• Material for the task:

___

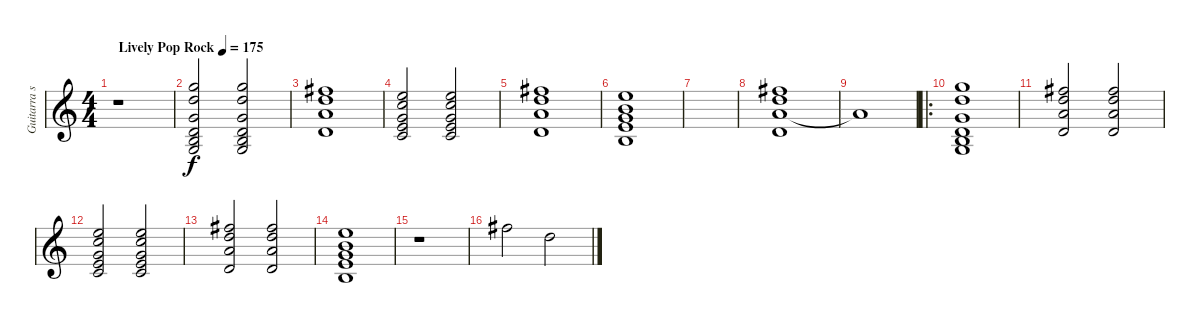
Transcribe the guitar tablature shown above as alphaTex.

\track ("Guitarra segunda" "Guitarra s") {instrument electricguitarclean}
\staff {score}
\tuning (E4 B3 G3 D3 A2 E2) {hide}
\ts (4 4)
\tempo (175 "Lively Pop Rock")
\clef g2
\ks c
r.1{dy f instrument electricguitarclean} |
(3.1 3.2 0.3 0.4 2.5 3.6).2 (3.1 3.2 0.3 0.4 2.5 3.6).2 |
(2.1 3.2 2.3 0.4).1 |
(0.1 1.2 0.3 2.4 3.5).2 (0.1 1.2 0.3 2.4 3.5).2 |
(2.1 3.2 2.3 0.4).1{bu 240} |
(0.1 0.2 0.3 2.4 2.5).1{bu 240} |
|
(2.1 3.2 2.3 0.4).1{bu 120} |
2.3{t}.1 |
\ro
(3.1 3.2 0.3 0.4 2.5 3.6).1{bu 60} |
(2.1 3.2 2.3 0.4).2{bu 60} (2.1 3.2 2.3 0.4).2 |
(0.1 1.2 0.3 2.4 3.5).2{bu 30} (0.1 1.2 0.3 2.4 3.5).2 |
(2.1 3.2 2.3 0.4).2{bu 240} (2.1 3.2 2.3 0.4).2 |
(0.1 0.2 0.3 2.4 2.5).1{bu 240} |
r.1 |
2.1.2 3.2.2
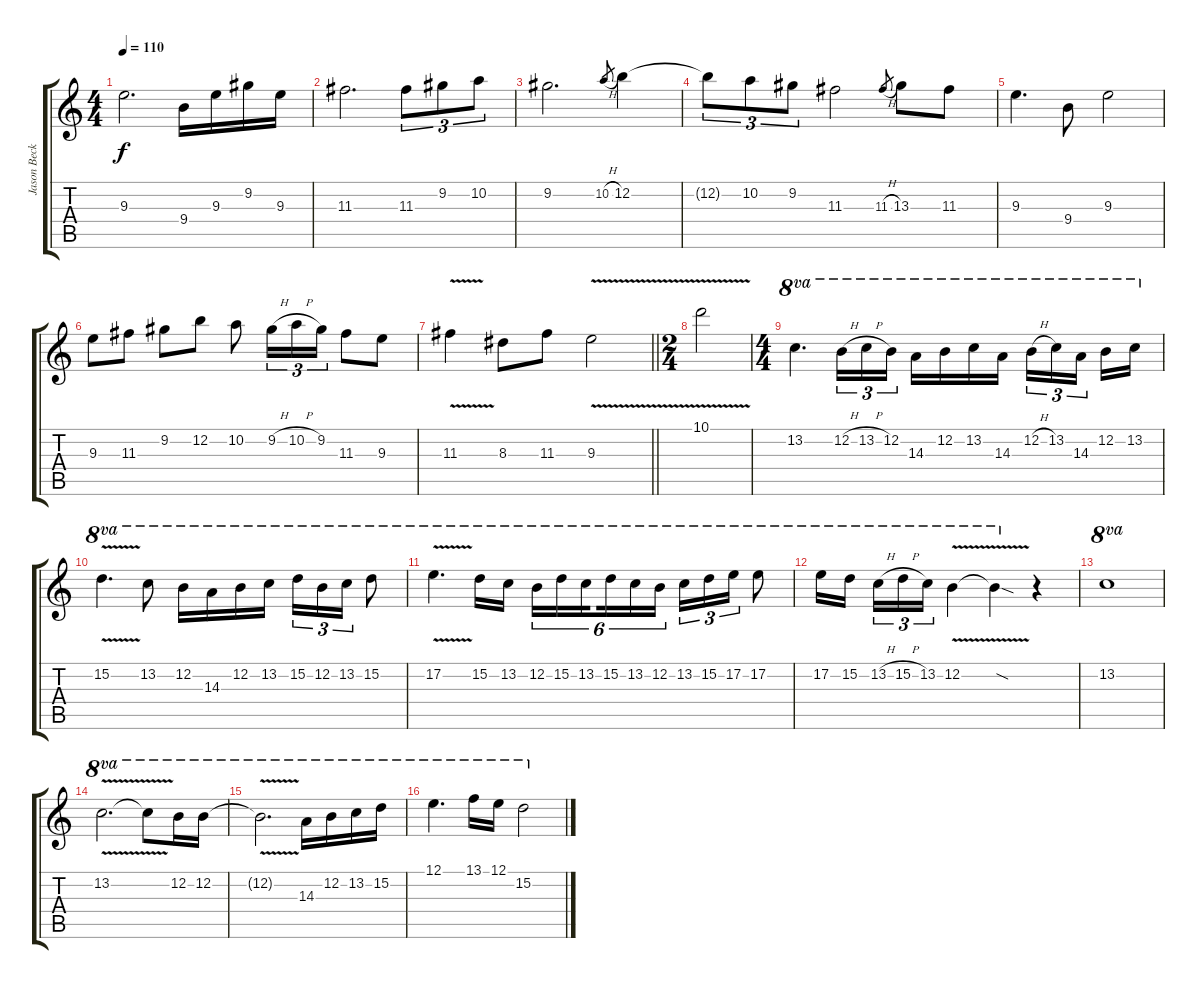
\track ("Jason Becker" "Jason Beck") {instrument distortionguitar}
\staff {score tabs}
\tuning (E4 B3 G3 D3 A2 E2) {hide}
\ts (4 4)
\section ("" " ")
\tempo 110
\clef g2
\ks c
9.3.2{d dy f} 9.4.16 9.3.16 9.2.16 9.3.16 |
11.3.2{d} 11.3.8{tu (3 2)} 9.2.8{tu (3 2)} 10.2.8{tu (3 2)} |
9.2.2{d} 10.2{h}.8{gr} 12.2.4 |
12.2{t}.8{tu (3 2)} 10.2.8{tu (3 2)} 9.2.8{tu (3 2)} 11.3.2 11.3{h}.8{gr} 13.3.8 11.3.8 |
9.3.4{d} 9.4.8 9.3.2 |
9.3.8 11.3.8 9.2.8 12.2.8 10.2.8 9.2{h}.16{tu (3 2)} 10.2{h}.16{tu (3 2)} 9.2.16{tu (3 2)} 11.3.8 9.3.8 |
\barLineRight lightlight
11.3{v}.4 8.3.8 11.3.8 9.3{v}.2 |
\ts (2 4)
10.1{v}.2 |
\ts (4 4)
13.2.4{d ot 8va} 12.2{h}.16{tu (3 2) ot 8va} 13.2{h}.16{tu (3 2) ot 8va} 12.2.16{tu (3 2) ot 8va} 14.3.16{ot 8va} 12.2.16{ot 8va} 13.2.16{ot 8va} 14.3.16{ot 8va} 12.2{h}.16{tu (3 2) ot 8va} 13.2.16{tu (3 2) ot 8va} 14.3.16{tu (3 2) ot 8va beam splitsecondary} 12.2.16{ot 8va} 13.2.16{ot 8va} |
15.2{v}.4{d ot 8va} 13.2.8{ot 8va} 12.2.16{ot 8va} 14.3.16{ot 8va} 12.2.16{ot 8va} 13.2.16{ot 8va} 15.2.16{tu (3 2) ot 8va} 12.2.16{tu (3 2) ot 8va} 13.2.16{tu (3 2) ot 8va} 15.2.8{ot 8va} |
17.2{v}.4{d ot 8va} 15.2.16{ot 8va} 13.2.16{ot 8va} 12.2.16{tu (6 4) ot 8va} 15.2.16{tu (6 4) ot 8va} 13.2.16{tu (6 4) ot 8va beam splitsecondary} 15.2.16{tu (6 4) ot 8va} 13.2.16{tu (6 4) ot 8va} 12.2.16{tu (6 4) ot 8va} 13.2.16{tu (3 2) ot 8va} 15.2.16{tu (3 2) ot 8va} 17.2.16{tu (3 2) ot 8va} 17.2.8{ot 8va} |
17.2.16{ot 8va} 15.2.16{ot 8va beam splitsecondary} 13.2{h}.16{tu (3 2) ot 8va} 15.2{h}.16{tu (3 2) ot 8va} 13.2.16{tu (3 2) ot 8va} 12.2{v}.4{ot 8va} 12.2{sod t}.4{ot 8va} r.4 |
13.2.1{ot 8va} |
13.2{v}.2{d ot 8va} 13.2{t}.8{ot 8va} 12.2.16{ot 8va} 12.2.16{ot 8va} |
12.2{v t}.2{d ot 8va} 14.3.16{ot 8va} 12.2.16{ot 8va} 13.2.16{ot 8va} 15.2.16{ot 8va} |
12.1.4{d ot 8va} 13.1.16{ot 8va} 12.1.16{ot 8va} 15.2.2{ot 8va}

___

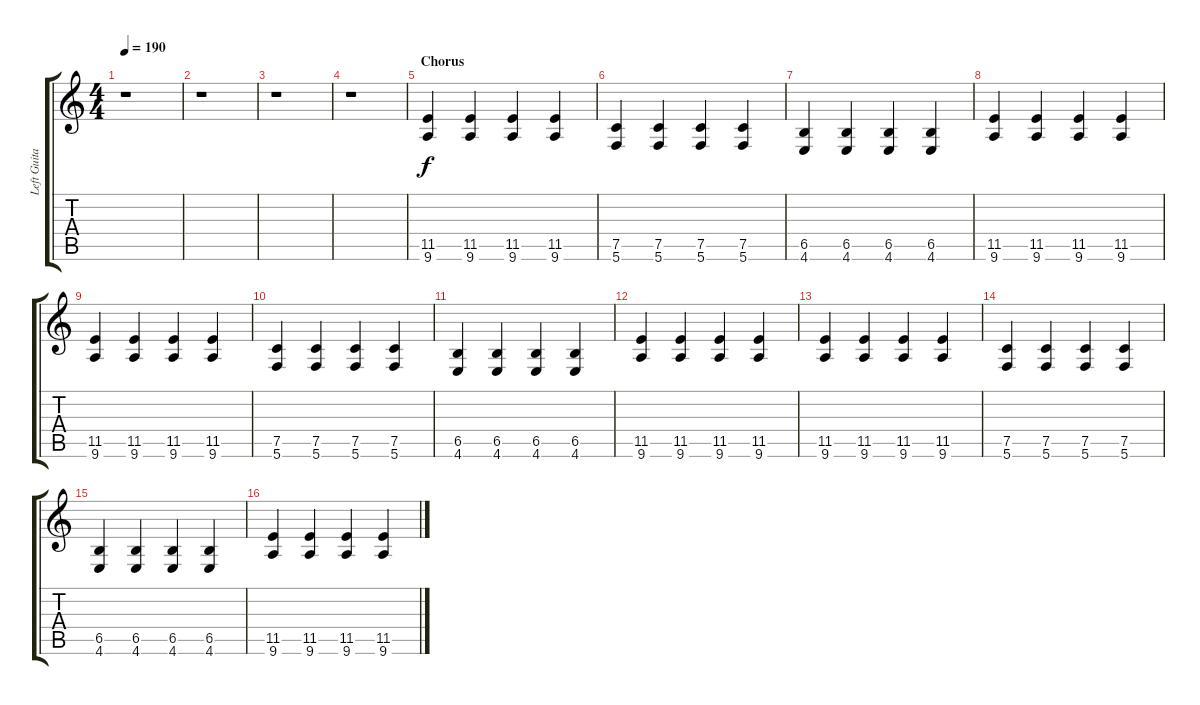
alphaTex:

___

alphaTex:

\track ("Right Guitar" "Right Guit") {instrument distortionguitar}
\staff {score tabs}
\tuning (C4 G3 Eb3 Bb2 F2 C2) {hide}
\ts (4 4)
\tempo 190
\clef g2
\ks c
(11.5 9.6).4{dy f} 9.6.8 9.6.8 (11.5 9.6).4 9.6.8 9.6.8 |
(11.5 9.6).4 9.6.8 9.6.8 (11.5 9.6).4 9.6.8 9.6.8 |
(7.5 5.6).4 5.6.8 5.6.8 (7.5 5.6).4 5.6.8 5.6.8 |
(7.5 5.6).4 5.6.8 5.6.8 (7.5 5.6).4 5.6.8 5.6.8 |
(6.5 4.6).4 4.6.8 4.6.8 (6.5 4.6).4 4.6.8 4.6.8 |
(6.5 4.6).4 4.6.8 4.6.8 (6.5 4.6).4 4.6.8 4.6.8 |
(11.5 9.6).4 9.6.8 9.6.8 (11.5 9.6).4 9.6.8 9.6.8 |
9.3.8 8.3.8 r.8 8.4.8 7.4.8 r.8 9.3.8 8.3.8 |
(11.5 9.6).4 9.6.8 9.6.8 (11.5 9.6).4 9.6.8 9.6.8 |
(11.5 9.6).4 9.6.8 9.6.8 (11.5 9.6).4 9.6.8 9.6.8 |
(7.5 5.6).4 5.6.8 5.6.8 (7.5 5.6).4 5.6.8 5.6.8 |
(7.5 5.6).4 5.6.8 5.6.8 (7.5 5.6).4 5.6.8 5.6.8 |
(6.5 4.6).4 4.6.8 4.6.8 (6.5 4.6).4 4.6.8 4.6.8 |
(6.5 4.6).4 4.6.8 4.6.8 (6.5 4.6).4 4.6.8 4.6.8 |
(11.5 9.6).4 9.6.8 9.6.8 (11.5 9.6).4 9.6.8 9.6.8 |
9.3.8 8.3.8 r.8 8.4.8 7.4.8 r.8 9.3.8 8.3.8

___

• The request:
Pull out every line in the entries above that contains the string "beam", copying each one in full.

• Output for this exercise:
13.2.4{d ot 8va} 12.2{h}.16{tu (3 2) ot 8va} 13.2{h}.16{tu (3 2) ot 8va} 12.2.16{tu (3 2) ot 8va} 14.3.16{ot 8va} 12.2.16{ot 8va} 13.2.16{ot 8va} 14.3.16{ot 8va} 12.2{h}.16{tu (3 2) ot 8va} 13.2.16{tu (3 2) ot 8va} 14.3.16{tu (3 2) ot 8va beam splitsecondary} 12.2.16{ot 8va} 13.2.16{ot 8va} |
17.2{v}.4{d ot 8va} 15.2.16{ot 8va} 13.2.16{ot 8va} 12.2.16{tu (6 4) ot 8va} 15.2.16{tu (6 4) ot 8va} 13.2.16{tu (6 4) ot 8va beam splitsecondary} 15.2.16{tu (6 4) ot 8va} 13.2.16{tu (6 4) ot 8va} 12.2.16{tu (6 4) ot 8va} 13.2.16{tu (3 2) ot 8va} 15.2.16{tu (3 2) ot 8va} 17.2.16{tu (3 2) ot 8va} 17.2.8{ot 8va} |
17.2.16{ot 8va} 15.2.16{ot 8va beam splitsecondary} 13.2{h}.16{tu (3 2) ot 8va} 15.2{h}.16{tu (3 2) ot 8va} 13.2.16{tu (3 2) ot 8va} 12.2{v}.4{ot 8va} 12.2{sod t}.4{ot 8va} r.4 |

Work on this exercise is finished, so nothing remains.